> Document text
───

I know there are a million and one ways you work to attract a potential lead. Your tripwires, your exit popups, your fancy fancy dance moves.
And some of them you might want to reconsider, come the GDPR-instate date.
(But not the dance moves…
….never reconsider the dance moves).
Here’s a breakdown…
Your cold emails:
So we’ll be blunt: it’s not pretty. Cold emails are pretty dangerous territory under GDPR. In fact, there are already mountains of legislation concerning these throughout Europe.
We tackled the subject pretty comprehensively here. But to break down to the basics…
1. Generic, bought lists are a big no. They’re already illegal most places, and GDPR puts a definite nail in this coffin.
2. Contacts from third parties are probably a no. Now, in order to pass on personal data to a third party, you need active, affirmative consent. Plus, you need to name which third parties, specifically, will be receiving the data.
So if in the past, a partner has had a consent form that looks like this….
- “I would like to receive updates from Company A and trusted third parties.”
…and you were one of those “third parties”—those emails are no longer good. They’re now in violation of GDPR. And even if those standards were fine then, GDPR says to ditch those contacts now.
If, by chance, though, your partners had a consent form that looks like this…
- I would like to receive email updates from COMPANY A
- I would like to receive email updates from YOUR COMPANY NAME.
Anyone who checked the second box, you can still contact.
But let’s be honest. They probably didn’t set up their consent-ask like that. And if they did, they probably didn’t get too many folks willing to part with their email addresses.

───

(Dataset records)
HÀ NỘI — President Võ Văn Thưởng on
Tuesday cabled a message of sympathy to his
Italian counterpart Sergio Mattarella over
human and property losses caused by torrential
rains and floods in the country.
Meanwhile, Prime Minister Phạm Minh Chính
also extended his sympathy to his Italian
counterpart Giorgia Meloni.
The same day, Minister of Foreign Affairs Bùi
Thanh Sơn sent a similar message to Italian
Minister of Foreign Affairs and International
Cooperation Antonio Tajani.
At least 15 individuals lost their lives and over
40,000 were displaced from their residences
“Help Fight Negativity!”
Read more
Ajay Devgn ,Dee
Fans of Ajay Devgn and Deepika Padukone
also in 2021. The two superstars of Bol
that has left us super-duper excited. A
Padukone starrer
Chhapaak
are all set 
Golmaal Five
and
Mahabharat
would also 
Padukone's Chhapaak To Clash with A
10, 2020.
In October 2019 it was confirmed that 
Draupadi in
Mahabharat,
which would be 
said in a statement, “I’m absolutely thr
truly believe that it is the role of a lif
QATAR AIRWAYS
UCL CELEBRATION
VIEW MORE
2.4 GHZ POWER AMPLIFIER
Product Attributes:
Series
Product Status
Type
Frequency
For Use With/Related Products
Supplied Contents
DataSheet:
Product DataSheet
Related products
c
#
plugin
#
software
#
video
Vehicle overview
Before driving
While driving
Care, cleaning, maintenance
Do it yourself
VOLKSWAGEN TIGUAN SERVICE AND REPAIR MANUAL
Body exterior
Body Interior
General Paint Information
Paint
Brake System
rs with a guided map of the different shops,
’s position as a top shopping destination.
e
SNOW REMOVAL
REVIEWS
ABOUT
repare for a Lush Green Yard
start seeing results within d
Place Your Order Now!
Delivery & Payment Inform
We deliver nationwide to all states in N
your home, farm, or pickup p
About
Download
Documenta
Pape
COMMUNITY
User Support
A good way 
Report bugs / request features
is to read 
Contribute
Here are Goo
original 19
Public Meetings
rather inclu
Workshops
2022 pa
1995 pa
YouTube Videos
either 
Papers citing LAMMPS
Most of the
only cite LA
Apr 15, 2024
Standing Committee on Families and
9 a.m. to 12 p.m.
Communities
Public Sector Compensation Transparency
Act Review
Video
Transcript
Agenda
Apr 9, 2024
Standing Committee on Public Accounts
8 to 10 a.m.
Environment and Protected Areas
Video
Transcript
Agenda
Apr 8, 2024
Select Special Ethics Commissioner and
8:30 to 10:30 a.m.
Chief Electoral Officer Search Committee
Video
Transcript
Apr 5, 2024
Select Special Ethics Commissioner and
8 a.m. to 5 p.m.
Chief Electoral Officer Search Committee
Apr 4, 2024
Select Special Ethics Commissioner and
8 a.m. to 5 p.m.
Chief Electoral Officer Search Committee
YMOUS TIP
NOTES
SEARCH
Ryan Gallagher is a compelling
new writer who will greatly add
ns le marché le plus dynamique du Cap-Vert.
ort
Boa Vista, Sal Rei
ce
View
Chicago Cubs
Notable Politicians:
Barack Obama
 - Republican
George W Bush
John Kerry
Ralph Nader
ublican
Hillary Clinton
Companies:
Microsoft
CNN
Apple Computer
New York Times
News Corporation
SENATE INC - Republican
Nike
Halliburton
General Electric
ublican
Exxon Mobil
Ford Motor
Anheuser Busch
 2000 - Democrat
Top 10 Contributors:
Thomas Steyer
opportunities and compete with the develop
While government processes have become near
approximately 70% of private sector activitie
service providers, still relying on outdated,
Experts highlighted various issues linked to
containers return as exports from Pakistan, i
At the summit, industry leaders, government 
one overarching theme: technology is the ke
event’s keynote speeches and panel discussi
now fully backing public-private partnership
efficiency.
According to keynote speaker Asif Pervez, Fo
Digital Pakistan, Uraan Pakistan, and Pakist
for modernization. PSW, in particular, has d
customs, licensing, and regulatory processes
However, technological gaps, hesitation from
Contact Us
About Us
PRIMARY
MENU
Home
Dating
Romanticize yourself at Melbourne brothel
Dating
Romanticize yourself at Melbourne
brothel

───

> Required action
Transcribe the passage of the GDPR article from "If, by chance, though, your" to "can still contact.".

> Exercise result
If, by chance, though, your partners had a consent form that looks like this…
- I would like to receive email updates from COMPANY A
- I would like to receive email updates from YOUR COMPANY NAME.
Anyone who checked the second box, you can still contact.